▸ Text shown
/---

Hosting your own GIT large file storage repositories

17 Jan 2023 - tsp
Last update 27 Jan 2023
Reading time 10 mins


So who doesn’t know this? You’re running a git repository and have to store large files like assets in the repository - or you want to use it to keep track of for example some kind of log- or lab book that also includes larger files. In this case git usually is not the best solution and one uses other repositories - for binary artifacts this is most of the time a repository like Nexus or Artifactory. Don’t get me wrong - those tools are great. But sometimes you really want to keep that data associated and versioned automatically in sync with your git repository. For example when building static webpages or - like mentioned above - hacking a lab book using git instead of using some other custom better suited solution.

Git itself is not suited to files larger than 100 MB and even for decent file sizes it gets pretty slow - it has been designed for textual content like source code or texts anyways. To solve that problem a third party solution - git large file storage (LFS) - has been developed. Note that this LFS plugin does not store large content in the git repository. It only contains references and pushes the objects (identified by their SHA-1 hash) to an referenced external web service. Please note that there are many drawbacks when using git LFS:

But anyways this should be a summary on how to run a server that supports git LFS and how to use it from your clients in a simple fashion. Please note that the described LFS server seems to be used in some particular production scenarios but might not be usable for production in some small scale deployments the way described in this blog article.

Setting up the server

As mentioned above using git LFS requires a separate web service that’s reachable by all clients under the same common name - which usually means it’s exposed to the web. There is a number of implementations of the git LFS protocol. Most of them are more in the experimental non-mature stage. In addition there is a number of commercial implementations out there (for example GitHub runs their own service). Anyways one has to really think about if one wants to host such a service. But nevertheless the simplest solution as of today in the authors opinion is the usage of giftless. Giftless is a WSGI application and thus should run in an WSGI application server such as uwsgi or gunicorn. giftless has been designed to support a variety of authentication backends (though not many of them being available despite a generic read only / generic allow read and write to anyone and a JWT based schema). It also supports a large amount of storage backends - besides storing to local filesystem it allows to use one of the major cloud storage providers (Amazon’s S3, Google Cloud Storage or Microsoft Azure Blob Storage as backend.

In the following sample local file storage will be used to illustrate how to use git LFS for an in-house solution. Still keep in mind that you have to make backups of your repository. There won’t be an automatic copy of the whole repository on any client and pushing to multiple remotes does not copy all large files!

First one needs to install at least:

Installing on FreeBSD

It’s assumed that Python and pip is already available since uwsgi and giftless are Python applications or Python containers.

To install the software on FreeBSD one can use either ports or packages. When using packages for example:

pkg install git
pkg install git-lfs
pkg install www/uwsgi
pip install giftless

Since giftless does not declare all of it’s dependencies as one would expect one has to bootstrap them oneself:

# Inspect the fetched file!

\---

▸ Extracted data

/---

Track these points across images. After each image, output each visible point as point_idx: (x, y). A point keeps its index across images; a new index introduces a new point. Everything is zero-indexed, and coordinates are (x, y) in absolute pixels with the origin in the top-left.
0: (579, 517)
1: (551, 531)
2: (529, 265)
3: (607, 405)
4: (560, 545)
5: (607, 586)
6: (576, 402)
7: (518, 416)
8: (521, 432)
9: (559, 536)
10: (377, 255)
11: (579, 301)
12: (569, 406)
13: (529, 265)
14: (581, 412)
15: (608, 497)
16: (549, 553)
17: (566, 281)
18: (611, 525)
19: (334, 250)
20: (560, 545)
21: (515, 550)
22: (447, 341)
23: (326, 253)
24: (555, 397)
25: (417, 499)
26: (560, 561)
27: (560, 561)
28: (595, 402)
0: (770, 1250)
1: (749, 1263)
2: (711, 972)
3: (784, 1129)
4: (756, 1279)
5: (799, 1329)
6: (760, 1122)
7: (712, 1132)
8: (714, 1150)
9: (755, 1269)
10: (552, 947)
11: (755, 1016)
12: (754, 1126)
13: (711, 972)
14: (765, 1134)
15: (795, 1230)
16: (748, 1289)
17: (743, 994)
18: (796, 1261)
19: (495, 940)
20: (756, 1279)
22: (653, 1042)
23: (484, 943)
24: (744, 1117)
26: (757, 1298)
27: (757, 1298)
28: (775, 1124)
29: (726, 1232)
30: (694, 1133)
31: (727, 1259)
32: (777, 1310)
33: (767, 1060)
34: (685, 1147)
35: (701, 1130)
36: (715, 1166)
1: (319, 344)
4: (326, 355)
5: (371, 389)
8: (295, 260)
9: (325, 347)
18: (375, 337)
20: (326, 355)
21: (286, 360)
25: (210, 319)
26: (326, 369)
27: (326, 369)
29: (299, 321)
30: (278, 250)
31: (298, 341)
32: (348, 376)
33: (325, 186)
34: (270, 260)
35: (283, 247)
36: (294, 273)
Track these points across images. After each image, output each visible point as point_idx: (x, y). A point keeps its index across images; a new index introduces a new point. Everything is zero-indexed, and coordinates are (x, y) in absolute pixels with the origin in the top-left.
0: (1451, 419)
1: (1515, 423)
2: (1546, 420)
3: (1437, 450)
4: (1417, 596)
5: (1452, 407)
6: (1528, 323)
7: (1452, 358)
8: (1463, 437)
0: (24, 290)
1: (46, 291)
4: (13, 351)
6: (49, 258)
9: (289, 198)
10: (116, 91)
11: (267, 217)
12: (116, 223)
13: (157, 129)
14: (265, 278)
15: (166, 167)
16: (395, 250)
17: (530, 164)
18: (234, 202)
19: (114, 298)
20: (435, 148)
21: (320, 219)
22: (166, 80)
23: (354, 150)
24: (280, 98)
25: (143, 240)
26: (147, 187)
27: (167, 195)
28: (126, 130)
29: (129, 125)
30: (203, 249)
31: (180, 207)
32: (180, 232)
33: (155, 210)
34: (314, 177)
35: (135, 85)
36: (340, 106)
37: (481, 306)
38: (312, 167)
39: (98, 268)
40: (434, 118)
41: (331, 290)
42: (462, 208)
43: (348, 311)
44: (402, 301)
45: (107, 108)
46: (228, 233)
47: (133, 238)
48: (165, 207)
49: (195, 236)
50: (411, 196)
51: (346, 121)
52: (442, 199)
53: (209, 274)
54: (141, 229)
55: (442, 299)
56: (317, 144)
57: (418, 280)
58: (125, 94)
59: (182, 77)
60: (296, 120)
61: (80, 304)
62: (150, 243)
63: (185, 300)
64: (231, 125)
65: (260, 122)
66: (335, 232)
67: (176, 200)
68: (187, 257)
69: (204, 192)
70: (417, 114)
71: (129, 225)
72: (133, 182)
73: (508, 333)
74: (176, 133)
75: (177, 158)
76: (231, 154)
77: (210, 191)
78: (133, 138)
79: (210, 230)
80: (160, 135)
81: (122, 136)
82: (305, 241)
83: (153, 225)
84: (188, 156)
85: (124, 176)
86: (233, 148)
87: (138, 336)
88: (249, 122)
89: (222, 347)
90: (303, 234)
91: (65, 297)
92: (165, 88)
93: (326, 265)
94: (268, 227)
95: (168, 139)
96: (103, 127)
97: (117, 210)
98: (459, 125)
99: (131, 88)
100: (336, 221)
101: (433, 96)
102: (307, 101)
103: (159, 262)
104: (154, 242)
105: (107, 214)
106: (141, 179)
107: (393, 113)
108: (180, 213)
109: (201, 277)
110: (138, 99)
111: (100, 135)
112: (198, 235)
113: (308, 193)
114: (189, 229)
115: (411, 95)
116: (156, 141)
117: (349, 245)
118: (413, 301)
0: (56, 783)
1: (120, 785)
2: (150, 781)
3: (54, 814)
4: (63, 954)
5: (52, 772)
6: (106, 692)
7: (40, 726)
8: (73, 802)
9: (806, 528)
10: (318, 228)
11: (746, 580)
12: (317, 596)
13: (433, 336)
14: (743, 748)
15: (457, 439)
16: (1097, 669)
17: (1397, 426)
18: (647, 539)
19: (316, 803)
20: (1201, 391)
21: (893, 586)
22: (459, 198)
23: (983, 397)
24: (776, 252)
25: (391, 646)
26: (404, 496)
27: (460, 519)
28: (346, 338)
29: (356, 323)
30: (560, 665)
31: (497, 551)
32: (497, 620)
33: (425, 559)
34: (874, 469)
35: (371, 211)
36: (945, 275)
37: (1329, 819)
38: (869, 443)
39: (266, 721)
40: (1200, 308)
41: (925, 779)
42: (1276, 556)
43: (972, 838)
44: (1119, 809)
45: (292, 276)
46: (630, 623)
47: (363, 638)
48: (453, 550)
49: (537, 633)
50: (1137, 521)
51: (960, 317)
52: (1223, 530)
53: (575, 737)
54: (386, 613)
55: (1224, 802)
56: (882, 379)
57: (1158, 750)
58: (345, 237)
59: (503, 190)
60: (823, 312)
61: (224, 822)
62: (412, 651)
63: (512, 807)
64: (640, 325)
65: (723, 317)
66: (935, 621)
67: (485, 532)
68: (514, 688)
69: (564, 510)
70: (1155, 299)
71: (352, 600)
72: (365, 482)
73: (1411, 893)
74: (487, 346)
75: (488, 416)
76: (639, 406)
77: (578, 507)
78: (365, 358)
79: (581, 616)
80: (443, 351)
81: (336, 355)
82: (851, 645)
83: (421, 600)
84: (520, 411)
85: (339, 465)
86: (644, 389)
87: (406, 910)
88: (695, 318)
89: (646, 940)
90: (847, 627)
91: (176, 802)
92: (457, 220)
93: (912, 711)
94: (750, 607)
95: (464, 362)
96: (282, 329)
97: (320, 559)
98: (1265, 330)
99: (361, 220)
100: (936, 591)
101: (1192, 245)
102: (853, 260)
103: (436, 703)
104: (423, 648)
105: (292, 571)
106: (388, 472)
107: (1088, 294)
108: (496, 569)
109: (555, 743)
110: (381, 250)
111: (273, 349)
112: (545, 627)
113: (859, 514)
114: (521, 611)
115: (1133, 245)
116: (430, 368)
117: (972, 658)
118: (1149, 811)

\---

▸ Task A
Rewrite the passage of the Git LFS hosting article starting at "In the following" and ending at "or Python containers.", replacing "backups" with "snapshots".
▸ Task B
Continue the Git LFS hosting article from where it stops.

▸ Written reply A
In the following sample local file storage will be used to illustrate how to use git LFS for an in-house solution. Still keep in mind that you have to make snapshots of your repository. There won’t be an automatic copy of the whole repository on any client and pushing to multiple remotes does not copy all large files!

First one needs to install at least:

Installing on FreeBSD

It’s assumed that Python and pip is already available since uwsgi and giftless are Python applications or Python containers.

▸ Written reply B
pip install -Ur requirements.txt

Configuring service with local file storage (for testing)

The next step is to run the server - here it’s illustrated how one could do this from the command line. In the usual deployment scenario one would of course launch the service using the rc.init system. For sake of simplicity first lets look how one launches and configures it manually. Usually one configures the service using a configuration file that’s then referenced using the GIFTLESS_CONFIG_FILE environment variable. Currently the configuration file allows one to configure:

There is some documentation for the configuration options available.

The most simple - but never to be used for a publicly ran service - authentication provider is giftless.auth.allow_anon:read_write. This just allows anonymous users to store and read arbitrary large files on the service. To configure that authentication provider one would use the following YAML snippet in ones configuration file:

  - giftless.auth.allow_anon:read_write

This provider is useful for local deployments for testing purposes only. Usually one will use a JWT based provider or an anonymous read-only storage provider for an exposed service - for example to use HMAC protected JWT tokens one could use giftless.auth.jwt:factory:

  - factory: giftless.auth.jwt:factory
      algorithm: HS256
      private_key: XXXX

Unfortunately documentation for authentication provider configuration is not really usable at the current point in time - it can be assumed that any production use of the service uses a cloud backend and JWT tokens for authentication.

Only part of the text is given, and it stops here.